■ EXERCISE DETAILS ■
Please copy every one of the lines below word for word, leaving the pictures out of your answer.

::: RECORD EXTRACTS

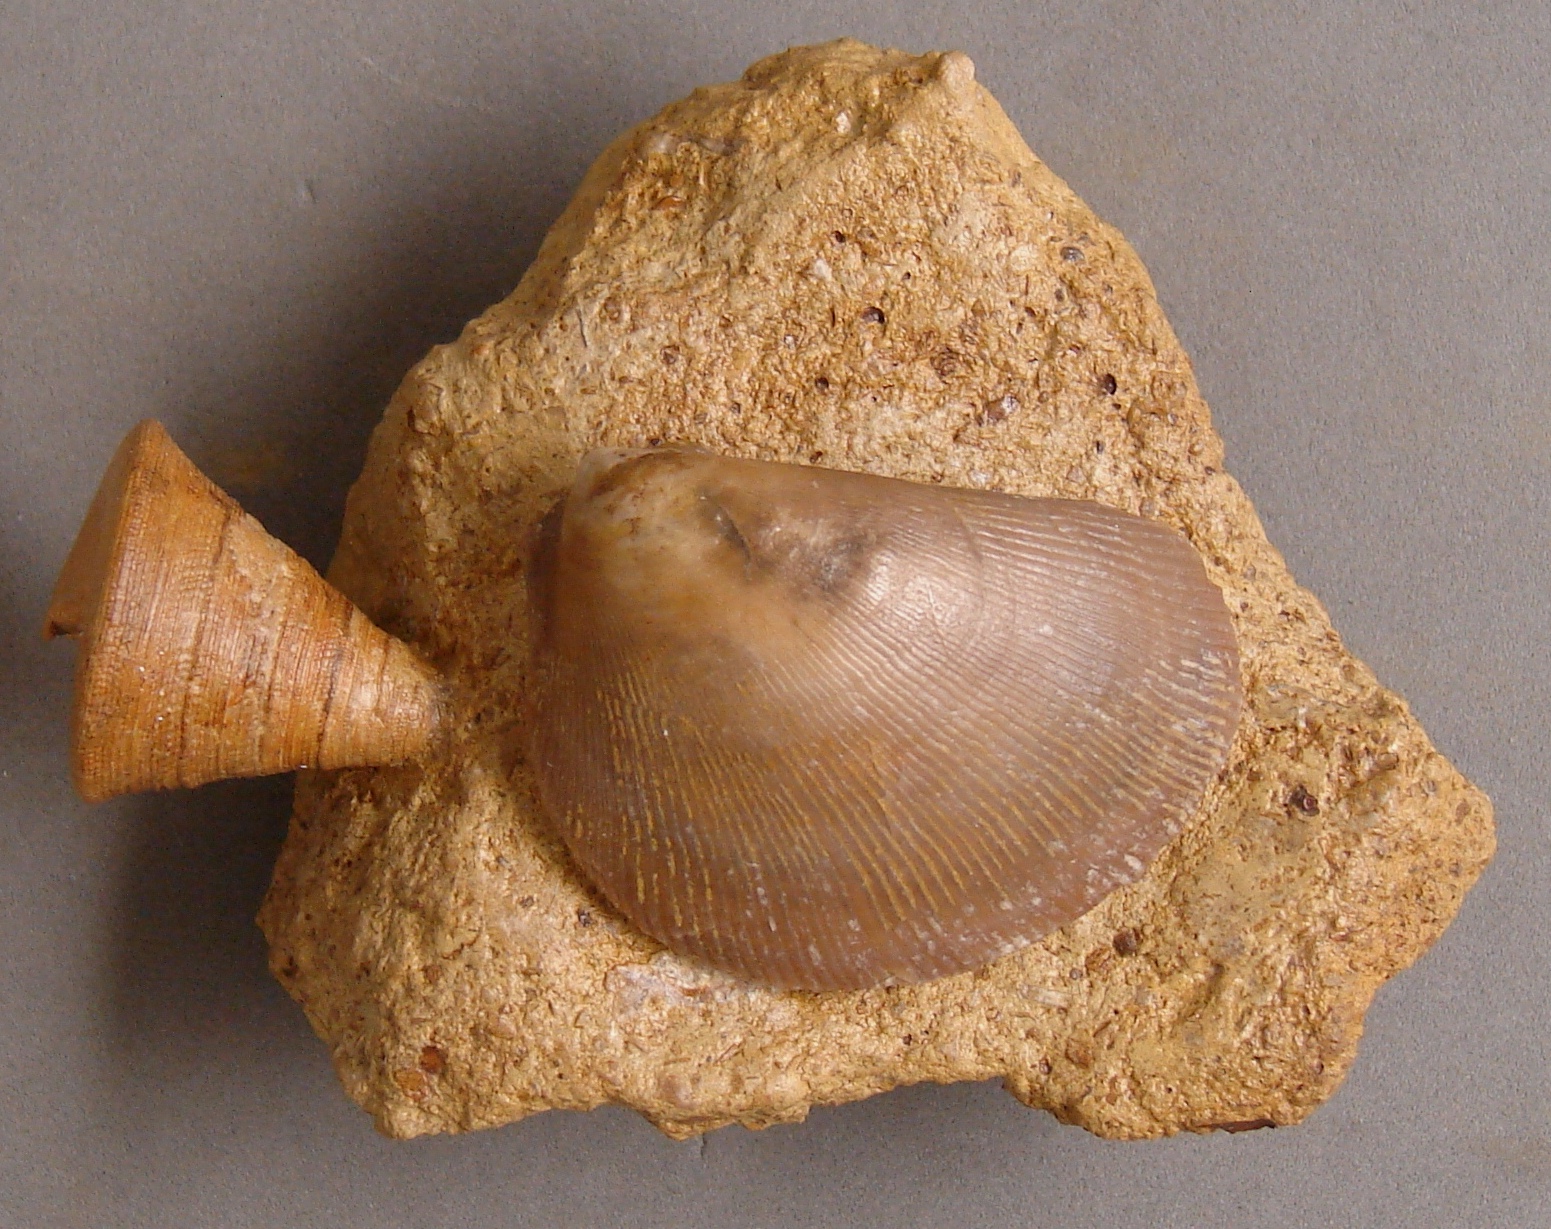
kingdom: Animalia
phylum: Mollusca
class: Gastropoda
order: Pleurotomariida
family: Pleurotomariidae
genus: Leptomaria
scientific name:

::::::

■ RESPONSE FOR THIS EXERCISE ■
kingdom: Animalia
phylum: Mollusca
class: Gastropoda
order: Pleurotomariida
family: Pleurotomariidae
genus: Leptomaria
scientific name:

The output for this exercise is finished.